Along with San Francisco, Sydney and Paris, Tel Aviv is one of the world’s gayest cites (around around 20% of the population of 403,000 people is gay, lesbian or transgender, says Doitsch). But the Pride Parade is a celebration not only of homosexuality but also of the diversity -- of people, food, music –- that make Tel Aviv what it is.
Inclusivity is the name of the game today. Accordingly, a number of Palestinians have braved the checkpoints to travel from the occupied territories to take part in the parade.
“I love Tel Aviv,” says a man who identifies himself as "Mo," who has only just come out to his family.
“To come here and be free to be gay is so important -- something which I can’t have at home.
“In Tel Aviv, we have a gay city, not just areas which are gay. The whole city is gay.”
As Israelis dance with Palestinians, transgender singers entertain the masses, lesbians pose with city police and men stroll hand in hand. The subject of the peace process has, for once, slipped down the agenda.

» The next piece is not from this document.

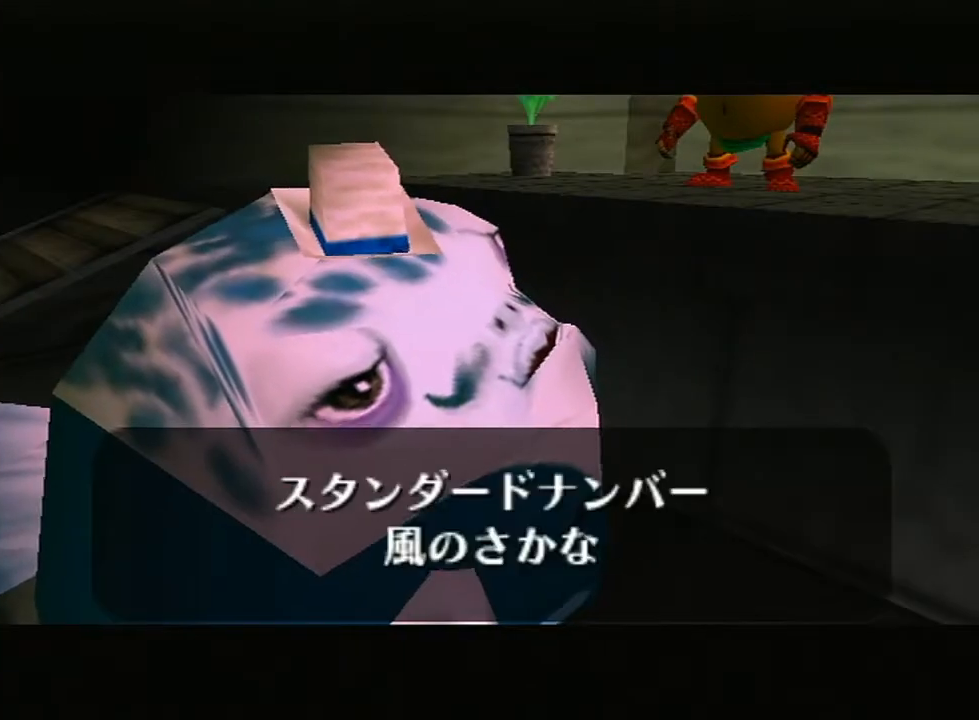
{"buttons": [], "left_stick": "center", "right_stick": "center", "events": [[67, "B", "up"], [133, "B", "down"], [167, "B", "up"], [250, "B", "down"], [283, "B", "up"], [317, "B", "down"], [467, "B", "up"]]}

Jerusalem, often grave, weighed down by history, only makes Tel Aviv seem more relaxed by contrast. In the Holy City, they’re marking Shabbat, the Jewish Sabbath, with prayers and introspection. But here the parade reminds us that drinking and dancing are pillars of this city’s religion.
'Running around naked'
“Coming to Tel Aviv from Jerusalem is like going from detention after class to being able to run around the school naked,” says Yair, an Israeli visiting the city especially for the parade.
Jerusalem does hold a Pride parade but it's more of a political statement than a party in a city where religious Jews and Muslims alike frown upon homosexuality.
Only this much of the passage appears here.